Maschinistentagung 2026: Mit mehr Wissen zu höherer Effizienz
Theorie und Praxis, Blicke und Einblicke prägen jedes Jahr die STORZ-Maschinistentagungen - so auch 2026. An zwei Tagen hatten die Kollegen, die im Berufsalltag bevorzugt in den Cockpits schwerer Baumaschinen für die Umsetzung der Infrastrukturprojekte im Südwesten sorgen, die Gelegenheit, durch vermehrtes Wissen höhere Effizienz zu erzielen. Ganz wichtig dabei: Der fachliche Dialog und der persönliche Erfahrungsaustausch.
In der Regel geht die Theorie der Praxis voran - bei dieser Maschinisten-Tagung war es umgekehrt. Am ersten Tag trafen sich die rund 80 Kollegen aus allen STORZ-Niederlassungen und -Bereichen auf dem Tuttlinger Bauhof. Werkstattleiter Lothar Schlatter und seine Kollegen informierte sie dort über die zahlreichen Neuigkeiten bei Kettenbaggern, Walzen und Großgeräten. Ein Tag der Einweisungen und Unterweisungen, der die neue Maschinisten an diese kraftvollen mechanischen Geräte heranführen und erfahrene Kollegen mit den Neuerungen und Änderungen - nicht zuletzt im Rahmen der Digitalisierung - vertraut machen sollte. Im Mittelpunkt bei allen Erklärungen: die Arbeitssicherheit.
Die Sicherheit am Arbeitsplatz und die Unfallverhütung auf Baustellen war auch das Eingangsthema des zweiten Teils der Maschinisten-Tagung in der Tuttlinger Stadthalle - hier stand die Theorie im Mittelpunkt. STORZ-Sicherheitsbeauftragter Herbert Aggeler hatte dieses Thema speziell für die Zielgruppe der Baugeräteführer aufgearbeitet.
Holger Leonhardt, Leiter der Maschinentechnischen Abteilung (MTA) bei STORZ, führte durch diesen Tag, der ein abwechslungsreiches Programm bereithielt.
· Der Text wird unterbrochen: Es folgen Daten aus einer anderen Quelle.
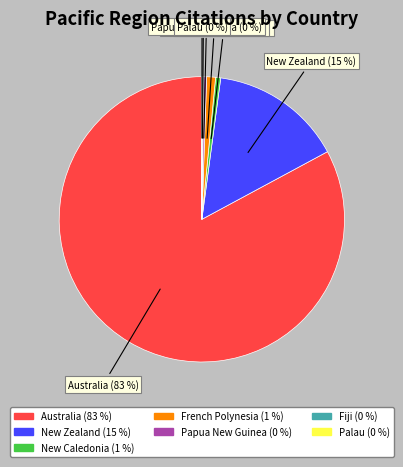

Which has a higher value, Australia or Papua New Guinea?

Australia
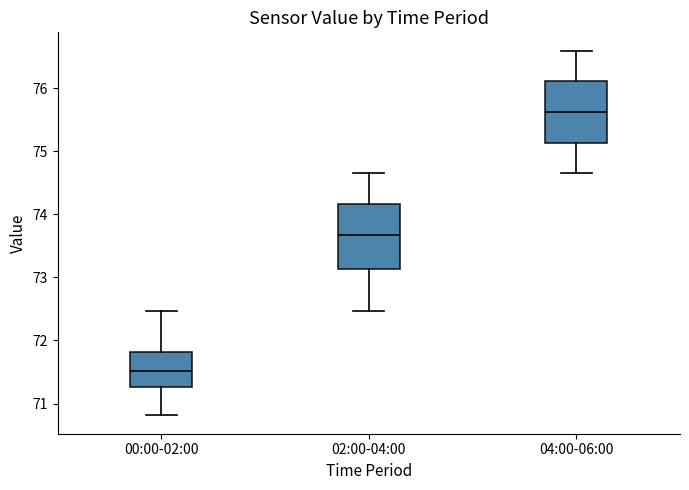

Which box's median line is the lowest?

00:00-02:00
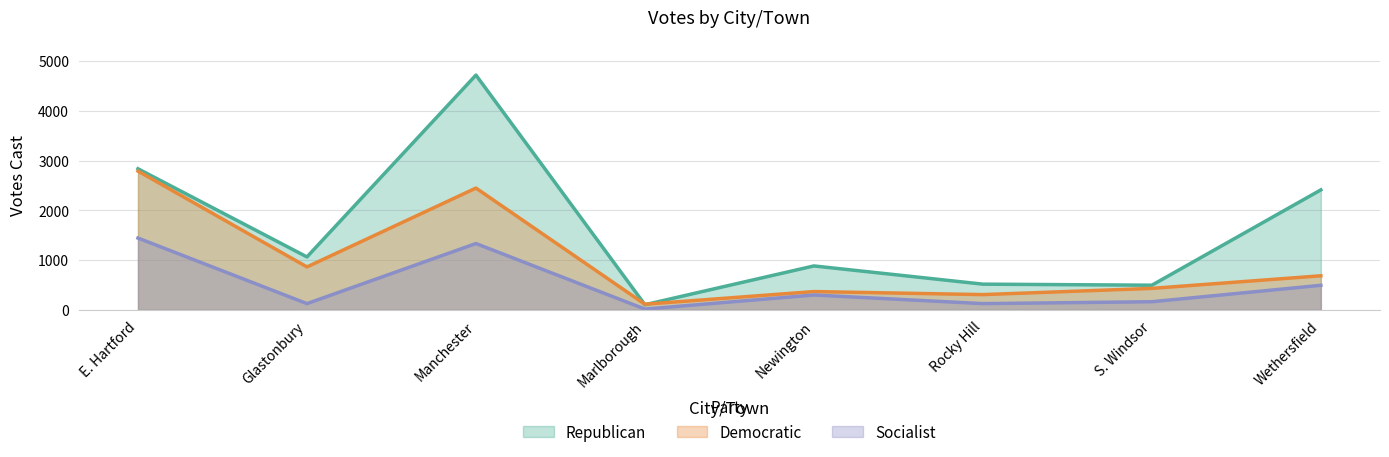

Where does the Socialist series first go above 299?

E. Hartford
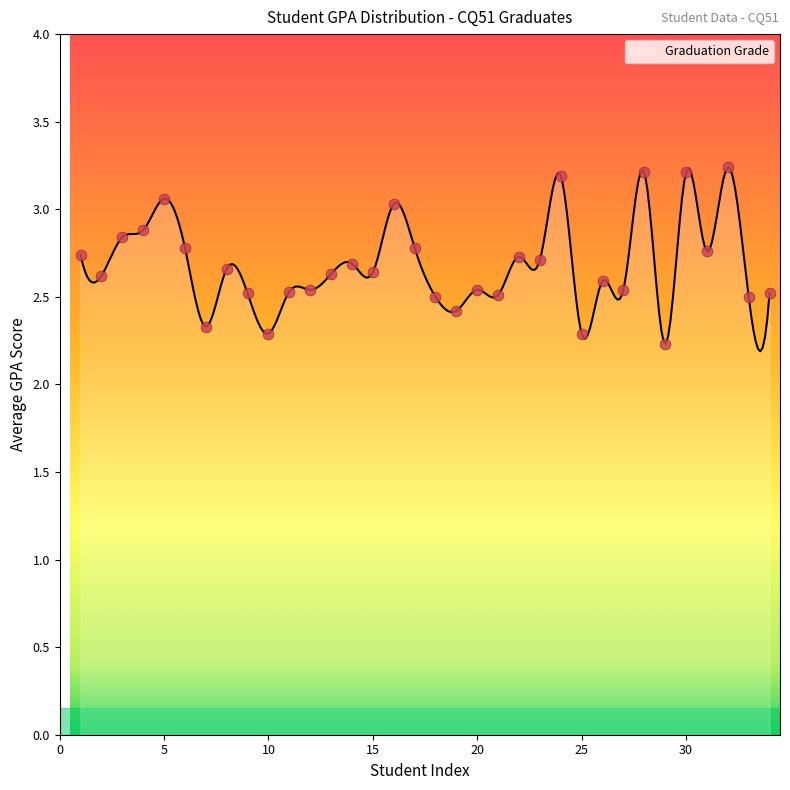

Approximately how many times larger is the value at 28 compared to 22?

1.2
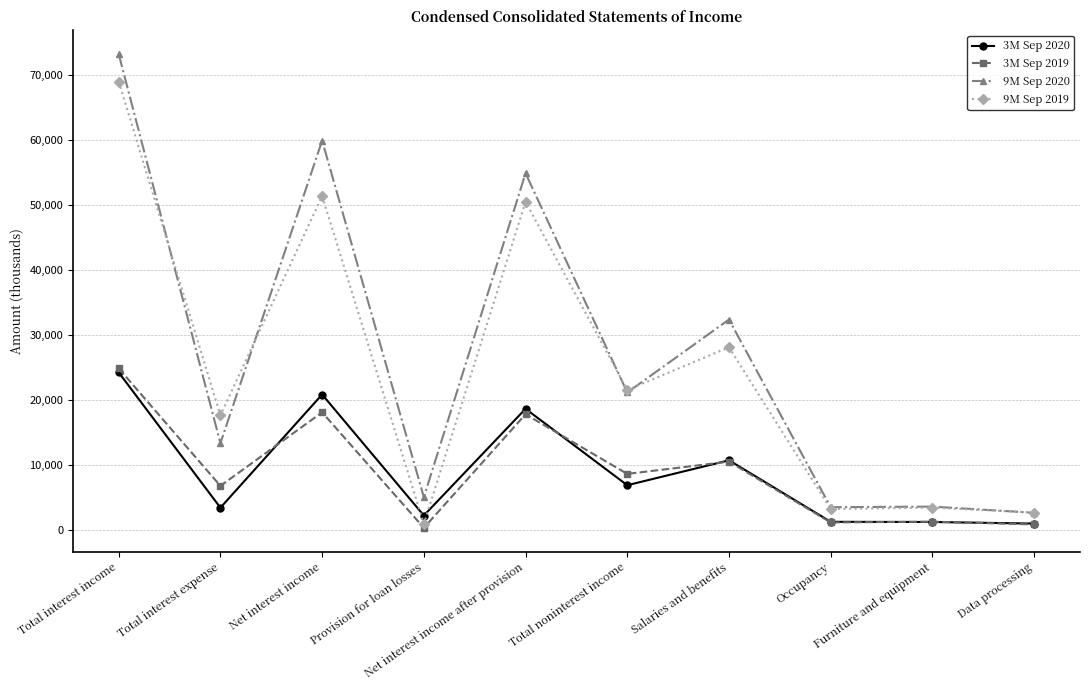

Read the 3M Sep 2019 value at Data processing, to the nearest 100.

800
So erfuhren die Kollegen aus erster Hand von Bauleiter Andreas Böhringer den aktuellen Stand eines der spektakulären Großprojekte von STORZ: des Tunnels Röhrenberg bei Allensbach. Er ist einer von drei unterirdischen Lärmschutz-Bauwerken, welche die B33 mit ihrem erheblichen Verkehrsaufkommen für die Gemeinden am südöstlichen Ende des Bodanrücks kurz vor Konstanz erträglicher gestalten sollen. Projekte, die viele hundert Millionen Euro kosten und an denen STORZ namhaft beteiligt ist.
Wie man ganz praktisch Kosten senken kann durch bewusstes und effizientes Bedienen von Baumaschinen, erläuterte den Kollegen Christian Kopp, Geschäftsführer von STORZ Service. Manchmal sind es nur Kleinigkeiten im Umgang mit den Geräten, die Kraftstoff sparen und damit auch unnötigen Ausstoß von Treibhausgasen vermeiden helfen können. Dazu bedarf es auf Seiten der Maschinisten eines entsprechenden Bewusstseins. Genau dies wollte Christian Kopp in seinem Vortrag fördern. Technische Neuerungen und Tipps zur Schadensvermeidung schlossen sich an.
Wichtig für die Kollegen natürlich: der direkte Dialog mit den Vorgesetzten. In der Fragerunde an die Geschäftsführung ging es um Praktisches und Kritisches, so wie es sich gehört in einem Unternehmen mit flachen Hierarchien. Die STORZ-Geschäftsführer Markus Elsen und Tobias Mayer standen dafür zur Verfügung.
Informationen zu den Bildern:
Werkstattleiter Lothar Schlatter (l.) informiert die Kollegen vor Ort über Neuerungen bei den verschiedenen Baugeräten.
MTA-Leiter Holger Leonhardt führte durch die Maschinistentagung.
Rund 80 Baugeräteführer aus allen Niederlassungen und Bereichen nahmen teil.
Christian Kopp, Geschäftsführer STORZ Service, sprach über das richtige und effiziente Bedienen der Baumaschinen.